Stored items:
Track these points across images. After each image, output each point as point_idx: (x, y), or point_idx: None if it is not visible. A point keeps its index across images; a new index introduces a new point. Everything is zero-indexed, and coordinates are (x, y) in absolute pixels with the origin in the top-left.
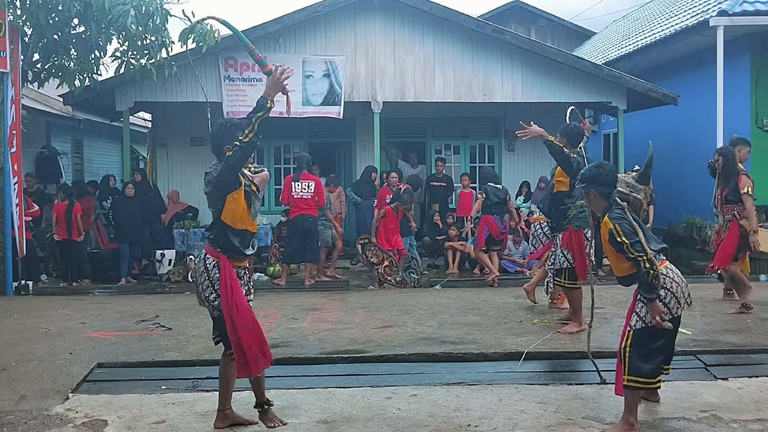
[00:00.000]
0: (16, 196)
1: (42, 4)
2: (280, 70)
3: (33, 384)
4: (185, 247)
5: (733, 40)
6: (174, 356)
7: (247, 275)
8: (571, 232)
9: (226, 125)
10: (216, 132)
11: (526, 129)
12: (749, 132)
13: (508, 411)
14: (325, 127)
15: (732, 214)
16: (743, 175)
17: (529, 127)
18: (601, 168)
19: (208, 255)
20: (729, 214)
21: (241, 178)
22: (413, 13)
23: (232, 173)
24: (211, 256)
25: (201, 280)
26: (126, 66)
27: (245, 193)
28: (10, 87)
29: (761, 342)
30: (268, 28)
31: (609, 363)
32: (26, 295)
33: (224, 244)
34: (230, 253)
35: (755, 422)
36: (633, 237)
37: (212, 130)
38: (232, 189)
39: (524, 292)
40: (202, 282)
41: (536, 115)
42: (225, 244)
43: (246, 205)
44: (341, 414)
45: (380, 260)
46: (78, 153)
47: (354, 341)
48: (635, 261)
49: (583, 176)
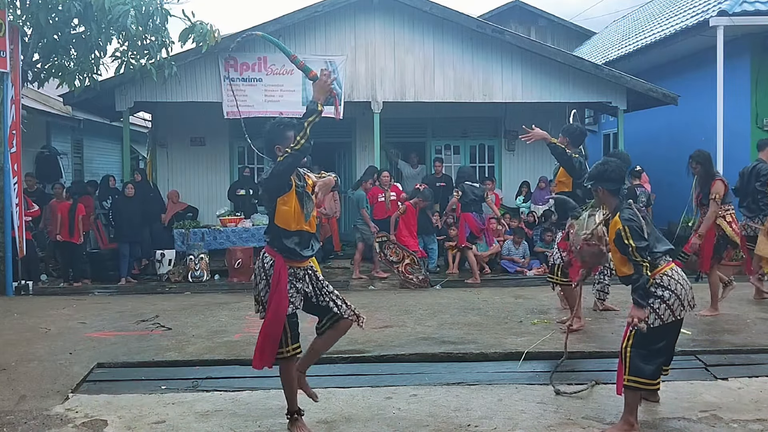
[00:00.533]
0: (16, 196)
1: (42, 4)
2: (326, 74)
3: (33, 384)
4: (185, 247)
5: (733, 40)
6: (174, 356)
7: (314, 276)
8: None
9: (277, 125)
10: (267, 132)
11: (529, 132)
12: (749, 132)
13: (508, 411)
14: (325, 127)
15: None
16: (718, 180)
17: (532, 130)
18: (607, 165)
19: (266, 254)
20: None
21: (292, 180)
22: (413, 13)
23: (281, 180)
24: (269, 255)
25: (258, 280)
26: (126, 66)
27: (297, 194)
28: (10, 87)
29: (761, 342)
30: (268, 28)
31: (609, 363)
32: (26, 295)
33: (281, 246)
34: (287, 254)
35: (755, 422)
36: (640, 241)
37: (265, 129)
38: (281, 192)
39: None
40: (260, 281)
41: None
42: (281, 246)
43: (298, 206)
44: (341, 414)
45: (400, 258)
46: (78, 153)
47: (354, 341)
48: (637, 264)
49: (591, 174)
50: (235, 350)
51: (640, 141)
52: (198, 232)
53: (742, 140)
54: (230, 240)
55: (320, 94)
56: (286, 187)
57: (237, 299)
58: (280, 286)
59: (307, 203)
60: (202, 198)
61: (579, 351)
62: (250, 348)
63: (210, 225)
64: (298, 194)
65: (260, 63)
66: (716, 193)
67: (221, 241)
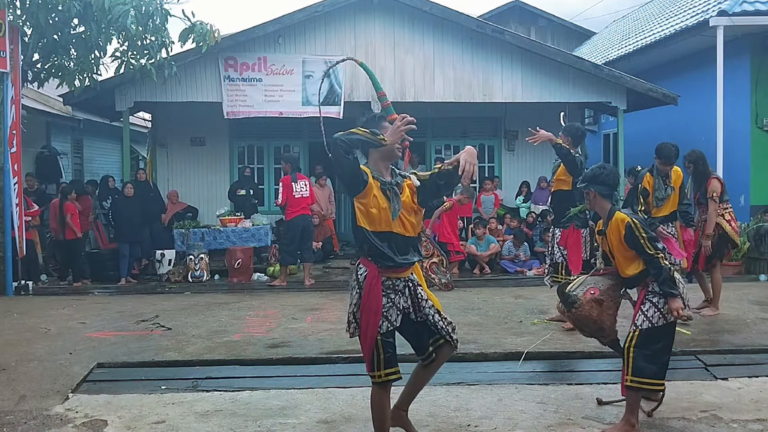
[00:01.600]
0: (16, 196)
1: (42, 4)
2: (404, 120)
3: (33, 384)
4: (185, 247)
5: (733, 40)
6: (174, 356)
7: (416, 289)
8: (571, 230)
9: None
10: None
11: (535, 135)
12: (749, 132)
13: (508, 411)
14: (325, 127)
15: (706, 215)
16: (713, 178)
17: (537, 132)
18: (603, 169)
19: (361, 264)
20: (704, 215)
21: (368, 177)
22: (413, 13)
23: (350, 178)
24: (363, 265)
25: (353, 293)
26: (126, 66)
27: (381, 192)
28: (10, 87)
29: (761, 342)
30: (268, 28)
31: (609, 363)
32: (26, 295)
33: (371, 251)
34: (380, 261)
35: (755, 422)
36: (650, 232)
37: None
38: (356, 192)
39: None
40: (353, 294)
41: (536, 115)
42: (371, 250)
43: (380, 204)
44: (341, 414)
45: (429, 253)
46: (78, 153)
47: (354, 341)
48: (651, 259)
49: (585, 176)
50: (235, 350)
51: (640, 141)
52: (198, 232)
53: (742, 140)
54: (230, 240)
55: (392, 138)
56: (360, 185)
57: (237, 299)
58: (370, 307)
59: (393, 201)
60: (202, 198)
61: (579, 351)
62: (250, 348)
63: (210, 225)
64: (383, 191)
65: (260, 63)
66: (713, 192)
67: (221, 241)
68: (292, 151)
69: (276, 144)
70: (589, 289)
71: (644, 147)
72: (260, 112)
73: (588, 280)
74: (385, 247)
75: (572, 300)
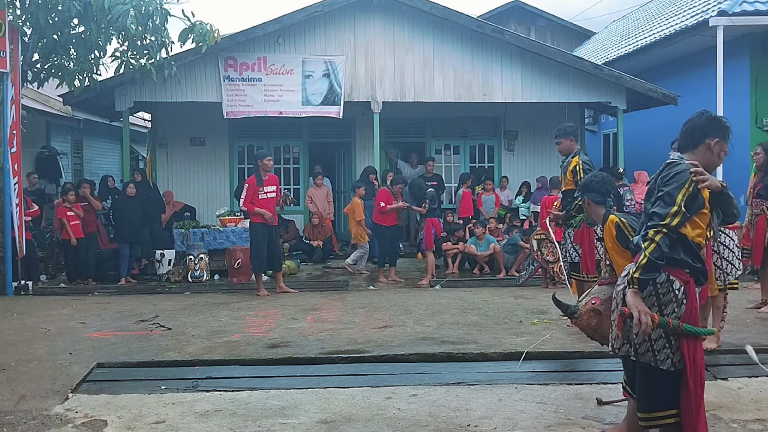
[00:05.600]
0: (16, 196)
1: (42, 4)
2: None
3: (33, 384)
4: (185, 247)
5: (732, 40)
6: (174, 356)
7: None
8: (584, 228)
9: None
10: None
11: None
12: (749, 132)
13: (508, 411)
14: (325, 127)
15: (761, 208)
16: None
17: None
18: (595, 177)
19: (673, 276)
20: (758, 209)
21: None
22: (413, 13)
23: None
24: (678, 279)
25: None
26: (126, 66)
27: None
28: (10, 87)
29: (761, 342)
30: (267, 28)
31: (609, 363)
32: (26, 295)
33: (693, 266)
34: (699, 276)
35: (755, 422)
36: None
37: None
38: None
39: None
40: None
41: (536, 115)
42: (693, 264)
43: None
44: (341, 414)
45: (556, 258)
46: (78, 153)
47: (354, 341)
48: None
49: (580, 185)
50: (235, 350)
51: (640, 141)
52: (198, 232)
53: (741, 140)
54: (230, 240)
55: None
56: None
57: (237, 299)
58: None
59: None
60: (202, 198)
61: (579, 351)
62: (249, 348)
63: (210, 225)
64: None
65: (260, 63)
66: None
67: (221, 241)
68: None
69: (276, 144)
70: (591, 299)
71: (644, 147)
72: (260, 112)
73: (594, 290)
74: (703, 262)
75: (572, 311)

--

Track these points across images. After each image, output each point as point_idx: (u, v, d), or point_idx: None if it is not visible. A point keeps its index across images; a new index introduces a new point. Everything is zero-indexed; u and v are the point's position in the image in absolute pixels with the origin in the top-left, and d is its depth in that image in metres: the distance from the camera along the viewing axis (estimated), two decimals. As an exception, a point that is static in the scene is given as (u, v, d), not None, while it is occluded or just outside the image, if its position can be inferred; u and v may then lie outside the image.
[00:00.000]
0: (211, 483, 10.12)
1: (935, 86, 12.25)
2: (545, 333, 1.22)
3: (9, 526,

**ASSIGNED TASK**
Search the data above for the string "output" and report each line that holds it.

**EXPECTED ANSWER**
Track these points across images. After each image, output each point as point_idx: (x, y), or point_idx: None if it is not visible. A point keeps its index across images; a new index introduces a new point. Everything is zero-indexed, and coordinates are (x, y) in absolute pixels with the origin in the top-left.
Track these points across images. After each image, output each point as point_idx: (u, v, d), or point_idx: None if it is not visible. A point keeps its index across images; a new index introduces a new point. Everything is zero-indexed; u and v are the point's position in the image in absolute pixels with the origin in the top-left, and d is its depth in that image in metres: the distance from the camera along the viewing axis (estimated), two decimals. As an exception, a point that is static in the scene is given as (u, v, d), not None, while it is occluded or just outside the image, if its position can be inferred; u and v may then lie outside the image.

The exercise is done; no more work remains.